Extracted entries:
____

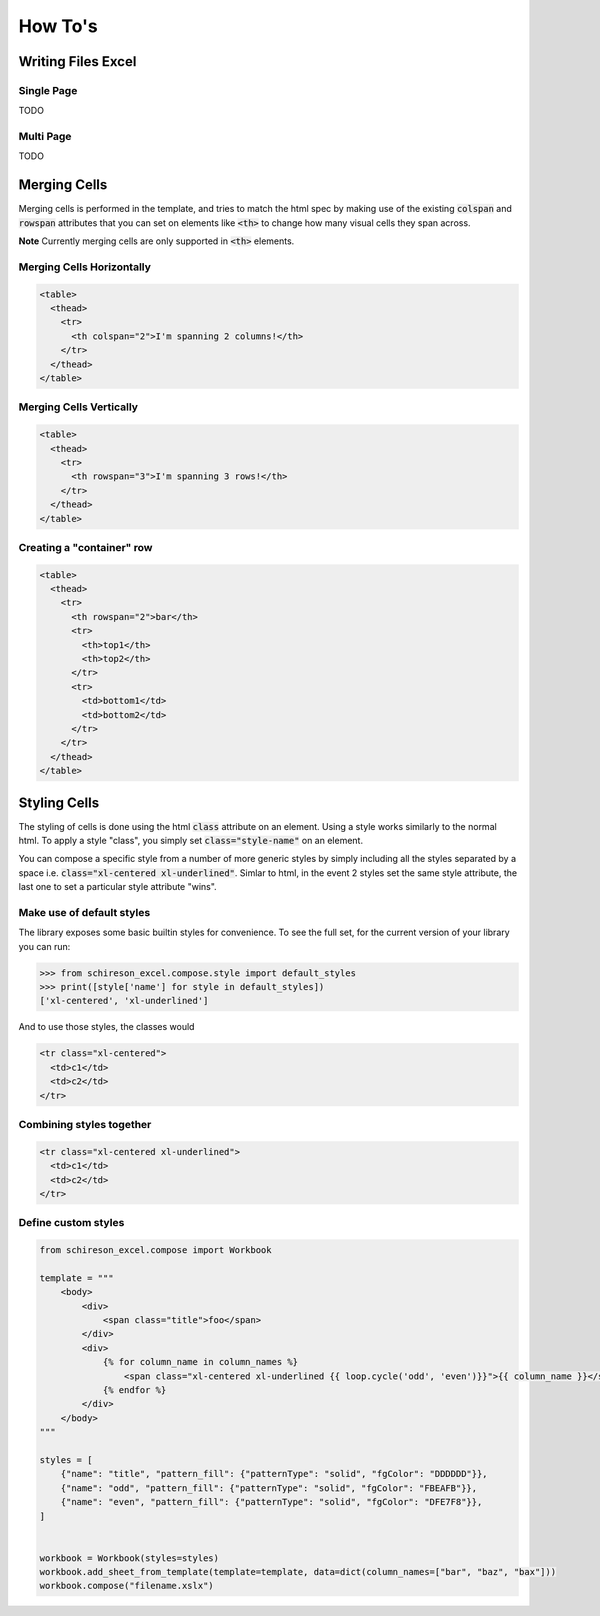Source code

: How To's
********

Writing Files Excel
===================

Single Page
-----------

TODO

Multi Page
-----------

TODO

Merging Cells
=============

Merging cells is performed in the template, and tries to match the html spec
by making use of the existing :code:`colspan` and :code:`rowspan` attributes
that you can set on elements like :code:`<th>` to change how many visual
cells they span across.

**Note** Currently merging cells are only supported in :code:`<th>` elements.


Merging Cells Horizontally
--------------------------

.. image:: /_static/colspan_row.png

.. code-block:: html

   <table>
     <thead>
       <tr>
         <th colspan="2">I'm spanning 2 columns!</th>
       </tr>
     </thead>
   </table>

Merging Cells Vertically
------------------------

.. image:: /_static/rowspan_row.png

.. code-block:: html

   <table>
     <thead>
       <tr>
         <th rowspan="3">I'm spanning 3 rows!</th>
       </tr>
     </thead>
   </table>


Creating a "container" row
--------------------------

.. image:: /_static/rowspan_contained_row.png

.. code-block:: html

   <table>
     <thead>
       <tr>
         <th rowspan="2">bar</th>
         <tr>
           <th>top1</th>
           <th>top2</th>
         </tr>
         <tr>
           <td>bottom1</td>
           <td>bottom2</td>
         </tr>
       </tr>
     </thead>
   </table>


Styling Cells
=============

The styling of cells is done using the html :code:`class` attribute on an element.
Using a style works similarly to the normal html. To apply a style "class", you simply
set :code:`class="style-name"` on an element.

You can compose a specific style from a number of more generic styles
by simply including all the styles separated by a space i.e. :code:`class="xl-centered xl-underlined"`.
Simlar to html, in the event 2 styles set the same style attribute, the last one to set a particular
style attribute "wins".

Make use of default styles
--------------------------

The library exposes some basic builtin styles for convenience. To see the full
set, for the current version of your library you can run:

.. code-block:: python

   >>> from schireson_excel.compose.style import default_styles
   >>> print([style['name'] for style in default_styles])
   ['xl-centered', 'xl-underlined']

And to use those styles, the classes would

.. code-block:: html

   <tr class="xl-centered">
     <td>c1</td>
     <td>c2</td>
   </tr>


Combining styles together
-------------------------

.. code-block:: html

   <tr class="xl-centered xl-underlined">
     <td>c1</td>
     <td>c2</td>
   </tr>


Define custom styles
--------------------

.. code-block:: python

   from schireson_excel.compose import Workbook

   template = """
       <body>
           <div>
               <span class="title">foo</span>
           </div>
           <div>
               {% for column_name in column_names %}
                   <span class="xl-centered xl-underlined {{ loop.cycle('odd', 'even')}}">{{ column_name }}</span>
               {% endfor %}
           </div>
       </body>
   """

   styles = [
       {"name": "title", "pattern_fill": {"patternType": "solid", "fgColor": "DDDDDD"}},
       {"name": "odd", "pattern_fill": {"patternType": "solid", "fgColor": "FBEAFB"}},
       {"name": "even", "pattern_fill": {"patternType": "solid", "fgColor": "DFE7F8"}},
   ]


   workbook = Workbook(styles=styles)
   workbook.add_sheet_from_template(template=template, data=dict(column_names=["bar", "baz", "bax"]))
   workbook.compose("filename.xslx")

.. image:: /_static/custom_styles.png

____

The problem: Answer with the number alone after tallying the lines of the entries above that contain the word "import".

Response: 2